Lanzarote, una isla diferente

Lo cierto es que Lanzarote es una isla maravillosa, precisamente porque de primeras engaña, pero poco a poco te das cuenta de que engancha.

Llegas con el susto en el cuerpo –en mi caso es siempre así- después de un vuelo aterrador de dos horas y media interminables y, la primera imagen que tienes, es la de un aeropuerto de andar por casa y un paisaje árido y rocoso que a la gente le encantaba, pero a mí me dejaba como estaba.

A medida que fueron pasando los días fui descubriendo los encantos de vivir en una ciudad de 5.000 habitantes.
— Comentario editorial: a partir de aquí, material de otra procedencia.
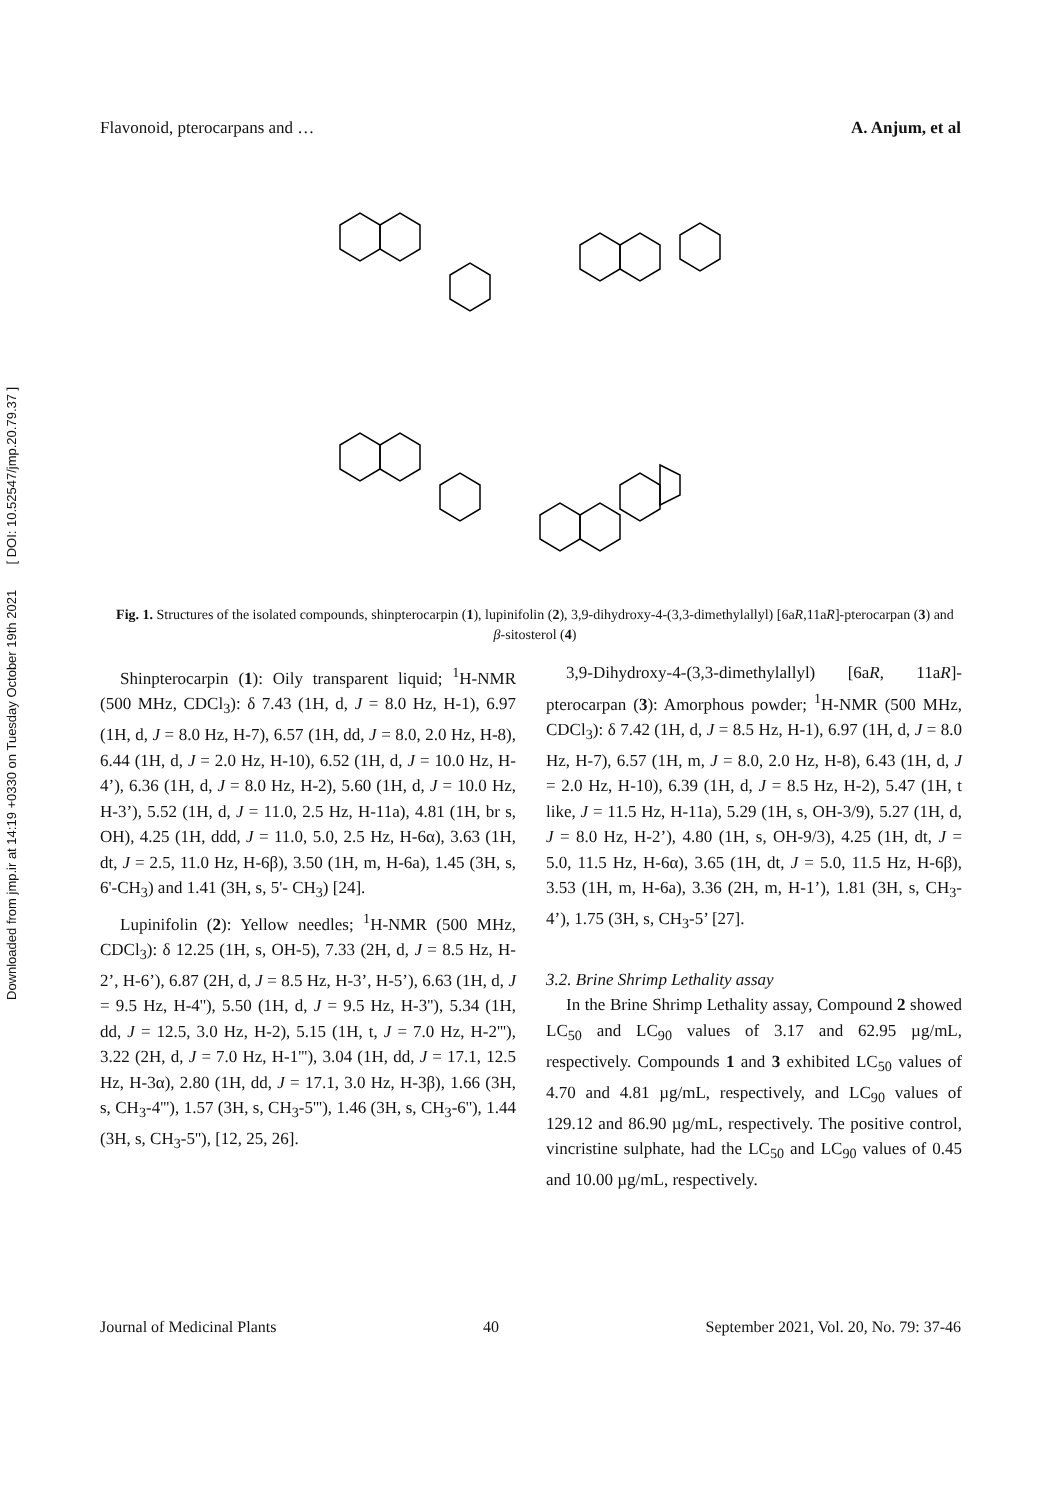Downloaded from jmp.ir at 14:19 +0330 on Tuesday October 19th 2021 [ DOI: 10.52547/jmp.20.79.37 ]
Flavonoid, pterocarpans and … A. Anjum, et al
Fig. 1. Structures of the isolated compounds, shinpterocarpin (1), lupinifolin (2), 3,9-dihydroxy-4-(3,3-dimethylallyl) [6aR,11aR]-pterocarpan (3) and β-sitosterol (4)
Shinpterocarpin (1): Oily transparent liquid; <sup>1</sup>H-NMR (500 MHz, CDCl<sub>3</sub>): δ 7.43 (1H, d, J = 8.0 Hz, H-1), 6.97 (1H, d, J = 8.0 Hz, H-7), 6.57 (1H, dd, J = 8.0, 2.0 Hz, H-8), 6.44 (1H, d, J = 2.0 Hz, H-10), 6.52 (1H, d, J = 10.0 Hz, H-4’), 6.36 (1H, d, J = 8.0 Hz, H-2), 5.60 (1H, d, J = 10.0 Hz, H-3’), 5.52 (1H, d, J = 11.0, 2.5 Hz, H-11a), 4.81 (1H, br s, OH), 4.25 (1H, ddd, J = 11.0, 5.0, 2.5 Hz, H-6α), 3.63 (1H, dt, J = 2.5, 11.0 Hz, H-6β), 3.50 (1H, m, H-6a), 1.45 (3H, s, 6'-CH<sub>3</sub>) and 1.41 (3H, s, 5'- CH<sub>3</sub>) [24].
Lupinifolin (2): Yellow needles; <sup>1</sup>H-NMR (500 MHz, CDCl<sub>3</sub>): δ 12.25 (1H, s, OH-5), 7.33 (2H, d, J = 8.5 Hz, H-2’, H-6’), 6.87 (2H, d, J = 8.5 Hz, H-3’, H-5’), 6.63 (1H, d, J = 9.5 Hz, H-4''), 5.50 (1H, d, J = 9.5 Hz, H-3''), 5.34 (1H, dd, J = 12.5, 3.0 Hz, H-2), 5.15 (1H, t, J = 7.0 Hz, H-2'''), 3.22 (2H, d, J = 7.0 Hz, H-1'''), 3.04 (1H, dd, J = 17.1, 12.5 Hz, H-3α), 2.80 (1H, dd, J = 17.1, 3.0 Hz, H-3β), 1.66 (3H, s, CH<sub>3</sub>-4'''), 1.57 (3H, s, CH<sub>3</sub>-5'''), 1.46 (3H, s, CH<sub>3</sub>-6''), 1.44 (3H, s, CH<sub>3</sub>-5''), [12, 25, 26].
3,9-Dihydroxy-4-(3,3-dimethylallyl) [6aR, 11aR]-pterocarpan (3): Amorphous powder; <sup>1</sup>H-NMR (500 MHz, CDCl<sub>3</sub>): δ 7.42 (1H, d, J = 8.5 Hz, H-1), 6.97 (1H, d, J = 8.0 Hz, H-7), 6.57 (1H, m, J = 8.0, 2.0 Hz, H-8), 6.43 (1H, d, J = 2.0 Hz, H-10), 6.39 (1H, d, J = 8.5 Hz, H-2), 5.47 (1H, t like, J = 11.5 Hz, H-11a), 5.29 (1H, s, OH-3/9), 5.27 (1H, d, J = 8.0 Hz, H-2’), 4.80 (1H, s, OH-9/3), 4.25 (1H, dt, J = 5.0, 11.5 Hz, H-6α), 3.65 (1H, dt, J = 5.0, 11.5 Hz, H-6β), 3.53 (1H, m, H-6a), 3.36 (2H, m, H-1’), 1.81 (3H, s, CH<sub>3</sub>-4’), 1.75 (3H, s, CH<sub>3</sub>-5’ [27].
3.2. Brine Shrimp Lethality assay
In the Brine Shrimp Lethality assay, Compound 2 showed LC<sub>50</sub> and LC<sub>90</sub> values of 3.17 and 62.95 µg/mL, respectively. Compounds 1 and 3 exhibited LC<sub>50</sub> values of 4.70 and 4.81 µg/mL, respectively, and LC<sub>90</sub> values of 129.12 and 86.90 µg/mL, respectively. The positive control, vincristine sulphate, had the LC<sub>50</sub> and LC<sub>90</sub> values of 0.45 and 10.00 µg/mL, respectively.
Journal of Medicinal Plants 40 September 2021, Vol. 20, No. 79: 37-46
Su tranquilidad, sus playas vírgenes y hasta ese paraíso lunar, en el que no ves una planta en kilómetros a la redonda, que al principio me desencantaba.

Durante una semana pude montar en dromedario, contemplar el Parque Nacional de Timanfaya, la Cueva de los Verdes –con su singular secreto, que no os contaré-, los Jameos del Agua, etc. Un escenario de tesoros escondidos que has de ir conociendo poco a poco.

En cuanto al alojamiento, nos hospedamos –mi novia y yo- en el hotel Papagayo Arena, un complejo espectacular acondicionado con todo tipo de detalles destinados al relax. Seis piscinas, cuatro jacuzzis, saunas, baño turco, tres restaurantes… para no salir.

El único problema con el que nos encontramos fue la comida. Como siempre, la comida tipo buffet nos decepcionó, sobre todo en lo relativo a variedad. Y es que con estas cosas ya se sabe: el pollo que sobre en la comida te lo cenas con tomate.

Por lo demás, todo perfecto hasta el último día, cuando la sombra del avión comenzó a planear sobre mi ya de por sí atormentada cabeza.